RBI wants India’s Supreme Court to butt out of its business

Last week, cryptocurrency enthusiasts and entrepreneurs in India anxiously waited to see how the country’s Supreme Court would rule regarding the banking ban that was put into place by the Reserve Bank of India (RBI). Unfortunately, they would have to wait longer, as the courts, for the second week in a row, delayed the hearing until today. As the legal debate over cryptocurrencies rages on in the country, RBI has continued to try and sway the court’s decision, but now has taken a different approach—it wants the courts to stay out of the debate.

The Internet and Mobile Association of India (IAMAI) is one of the entities that has filed a petition with the Supreme Court over the RBI ban. The central bank issued a response to the petition on September 21, stating, “Inc42 has the copy of the petition filed by IAMAI as well as the response filed by RBI on September 8, 2018,” adding that the petition, in addition to others, “is not maintainable either in law or on facts and, hence, liable to be dismissed as such.”

The RBI ban was introduced at the beginning of April, setting in motion a legal fight that doesn’t show any signs of slowing down.
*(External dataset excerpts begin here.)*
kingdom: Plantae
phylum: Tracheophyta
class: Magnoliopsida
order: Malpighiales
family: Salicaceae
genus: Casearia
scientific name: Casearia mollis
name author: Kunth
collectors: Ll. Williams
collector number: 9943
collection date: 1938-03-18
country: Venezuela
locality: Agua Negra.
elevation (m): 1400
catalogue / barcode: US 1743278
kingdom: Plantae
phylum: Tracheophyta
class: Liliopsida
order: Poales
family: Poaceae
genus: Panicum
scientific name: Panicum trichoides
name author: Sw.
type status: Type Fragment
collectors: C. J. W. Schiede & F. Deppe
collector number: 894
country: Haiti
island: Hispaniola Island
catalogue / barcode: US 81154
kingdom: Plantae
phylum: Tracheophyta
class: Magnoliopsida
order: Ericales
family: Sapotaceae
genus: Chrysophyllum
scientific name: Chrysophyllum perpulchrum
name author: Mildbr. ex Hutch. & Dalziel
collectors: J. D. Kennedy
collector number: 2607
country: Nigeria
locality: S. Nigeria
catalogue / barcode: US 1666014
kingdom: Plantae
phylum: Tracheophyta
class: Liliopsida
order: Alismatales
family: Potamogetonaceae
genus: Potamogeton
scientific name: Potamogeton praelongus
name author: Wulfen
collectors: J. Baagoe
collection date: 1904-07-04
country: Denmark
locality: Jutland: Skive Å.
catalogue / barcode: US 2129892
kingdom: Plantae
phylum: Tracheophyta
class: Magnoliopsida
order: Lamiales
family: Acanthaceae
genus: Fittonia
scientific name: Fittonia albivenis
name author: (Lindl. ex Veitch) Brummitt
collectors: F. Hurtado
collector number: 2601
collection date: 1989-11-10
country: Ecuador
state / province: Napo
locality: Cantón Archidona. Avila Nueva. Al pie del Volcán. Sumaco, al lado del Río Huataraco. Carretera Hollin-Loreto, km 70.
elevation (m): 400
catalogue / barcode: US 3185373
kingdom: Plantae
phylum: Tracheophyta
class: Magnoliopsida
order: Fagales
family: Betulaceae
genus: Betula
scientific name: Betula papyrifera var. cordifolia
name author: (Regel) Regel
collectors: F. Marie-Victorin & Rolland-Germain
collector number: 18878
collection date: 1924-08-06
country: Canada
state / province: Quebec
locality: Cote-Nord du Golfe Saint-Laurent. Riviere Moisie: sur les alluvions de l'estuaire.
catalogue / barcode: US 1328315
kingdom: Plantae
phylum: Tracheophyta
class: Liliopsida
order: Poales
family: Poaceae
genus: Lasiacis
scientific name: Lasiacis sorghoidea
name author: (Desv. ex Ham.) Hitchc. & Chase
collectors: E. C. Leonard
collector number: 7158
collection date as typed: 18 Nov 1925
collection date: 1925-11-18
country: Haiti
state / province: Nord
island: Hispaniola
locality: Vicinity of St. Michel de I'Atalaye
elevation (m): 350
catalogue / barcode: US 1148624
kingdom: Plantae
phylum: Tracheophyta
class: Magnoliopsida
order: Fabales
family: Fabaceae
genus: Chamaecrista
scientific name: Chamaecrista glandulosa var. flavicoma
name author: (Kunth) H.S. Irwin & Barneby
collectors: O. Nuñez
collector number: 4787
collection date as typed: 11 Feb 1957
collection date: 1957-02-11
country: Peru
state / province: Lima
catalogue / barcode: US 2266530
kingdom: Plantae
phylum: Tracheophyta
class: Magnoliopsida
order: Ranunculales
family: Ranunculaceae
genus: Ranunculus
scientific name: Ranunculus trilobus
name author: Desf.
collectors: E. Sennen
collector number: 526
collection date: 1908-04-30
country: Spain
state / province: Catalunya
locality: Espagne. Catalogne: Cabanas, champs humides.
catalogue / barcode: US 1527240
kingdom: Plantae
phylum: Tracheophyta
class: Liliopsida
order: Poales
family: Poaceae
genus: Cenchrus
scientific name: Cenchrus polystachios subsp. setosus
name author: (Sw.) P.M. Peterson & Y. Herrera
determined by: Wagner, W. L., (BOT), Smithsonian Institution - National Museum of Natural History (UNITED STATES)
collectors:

The crypto-based companies argue that the ban is in violation of the Indian Constitution” and has already forced several companies to shut down.

According to RBI, “The impugned circular and the impugned statement neither violate the right to equality guaranteed under Article 14 or the right to trade and business guaranteed under Article 19 of the Constitution…The petitioner cannot seek to exercise the extraordinary jurisdiction of this Hon’ble Court to avail a right which they do not have.”

It further states, “There is no statutory right, much less an infringed one, available to the petitioner to open and maintain bank accounts to trade, invest or deal in virtual currencies.” RBI also asserts that IAMAI and others “haven’t got any reasonable or tenable ground for interference by this court.”

Fortunately for the crypto companies, there has been a few ways to get around the ban. At the end of August, Coindelt indicated that it had relaunched support for the rupee and almost two weeks ago, Koinex announced that it had begun to offer deposits and withdrawals for rupees, allowing users to use their crypto wallets. As others find additional workarounds, cryptocurrency will certainly see a resurgence in the country.